Tarea 1 —
Enumera las tres cosas para las que, según el fragmento sobre la familia, la familia es necesaria.
Tarea 2 —
Por favor, cita el fragmento sobre la familia a partir de "En materia de" y hasta "también de trabajo.".

Fragmento extraído —
|---|
En materia de afectos y de educación el todo es más que la suma de las partes. Cuando hablamos de familia nos referimos a algo que es más, mucho más que los lazos de sangre. Hablamos del grupo de referencia, de la figura de los cuidadores, de los que cumplen la función de lazos de hermanos; hablamos de cuidado, de amor, de esperanza, de calor compartido. Y también de trabajo.
Esto no siempre se entiende y no siempre se lo defiende como es debido, pero hay que recordar que la familia es necesaria, no solamente para el crecimiento de una sociedad, sino como agente de educación de un niño en edad de desarrollo y como agente de ayuda en los tratamientos. He dicho más de una vez, en relación a las intervenciones psicológicas, que no hay terapia eficaz sin acompañamiento familiar. Y esto no es por un capricho ideológico ni una decisión arbitraria; la literatura académica basada en la evidencia ampara este postulado.
|---|
Registros extraídos —
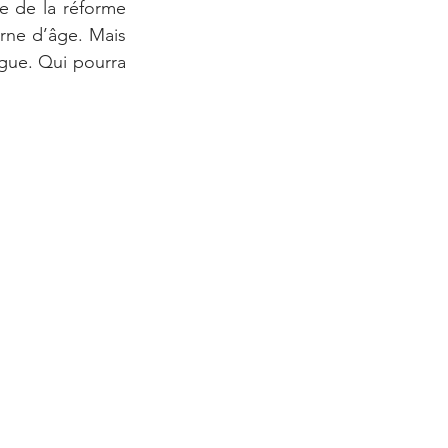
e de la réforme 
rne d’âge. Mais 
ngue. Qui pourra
|---|
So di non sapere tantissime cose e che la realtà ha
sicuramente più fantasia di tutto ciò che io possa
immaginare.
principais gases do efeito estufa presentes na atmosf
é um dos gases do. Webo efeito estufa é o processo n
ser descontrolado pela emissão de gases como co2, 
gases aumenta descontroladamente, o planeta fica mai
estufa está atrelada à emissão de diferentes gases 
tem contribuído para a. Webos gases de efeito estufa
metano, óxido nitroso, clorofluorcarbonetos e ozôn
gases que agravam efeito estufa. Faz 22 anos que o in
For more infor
|---|
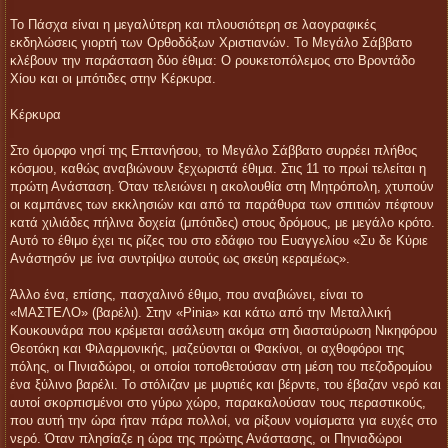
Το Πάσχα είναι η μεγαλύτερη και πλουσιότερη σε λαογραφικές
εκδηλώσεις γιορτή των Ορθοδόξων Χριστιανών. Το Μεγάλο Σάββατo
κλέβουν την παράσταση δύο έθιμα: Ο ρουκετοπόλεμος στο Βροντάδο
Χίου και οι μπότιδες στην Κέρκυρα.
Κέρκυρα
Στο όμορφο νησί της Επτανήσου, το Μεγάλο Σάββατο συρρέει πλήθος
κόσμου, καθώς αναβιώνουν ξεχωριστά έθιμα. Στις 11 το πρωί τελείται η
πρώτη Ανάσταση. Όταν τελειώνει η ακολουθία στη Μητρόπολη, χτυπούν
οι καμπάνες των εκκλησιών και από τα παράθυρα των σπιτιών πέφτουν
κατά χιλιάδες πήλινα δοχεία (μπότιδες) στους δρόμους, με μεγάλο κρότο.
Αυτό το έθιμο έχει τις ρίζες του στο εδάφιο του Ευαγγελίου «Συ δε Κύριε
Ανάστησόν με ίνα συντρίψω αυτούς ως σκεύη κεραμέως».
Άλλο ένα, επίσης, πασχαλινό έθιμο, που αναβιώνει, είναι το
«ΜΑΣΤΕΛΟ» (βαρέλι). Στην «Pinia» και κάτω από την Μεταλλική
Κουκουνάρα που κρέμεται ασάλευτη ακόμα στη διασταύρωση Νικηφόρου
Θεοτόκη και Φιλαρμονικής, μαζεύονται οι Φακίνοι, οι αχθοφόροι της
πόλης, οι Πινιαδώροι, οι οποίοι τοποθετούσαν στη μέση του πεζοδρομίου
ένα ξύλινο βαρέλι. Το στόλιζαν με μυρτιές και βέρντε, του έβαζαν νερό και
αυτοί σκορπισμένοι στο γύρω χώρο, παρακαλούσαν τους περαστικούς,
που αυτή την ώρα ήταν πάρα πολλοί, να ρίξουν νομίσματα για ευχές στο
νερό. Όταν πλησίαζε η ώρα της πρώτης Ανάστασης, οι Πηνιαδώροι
|---|
Solución 1 —
- Para el crecimiento de una sociedad
- Como agente de educación de un niño en edad de desarrollo
- Como agente de ayuda en los tratamientos

Solución 2 —
En materia de afectos y de educación el todo es más que la suma de las partes. Cuando hablamos de familia nos referimos a algo que es más, mucho más que los lazos de sangre. Hablamos del grupo de referencia, de la figura de los cuidadores, de los que cumplen la función de lazos de hermanos; hablamos de cuidado, de amor, de esperanza, de calor compartido. Y también de trabajo.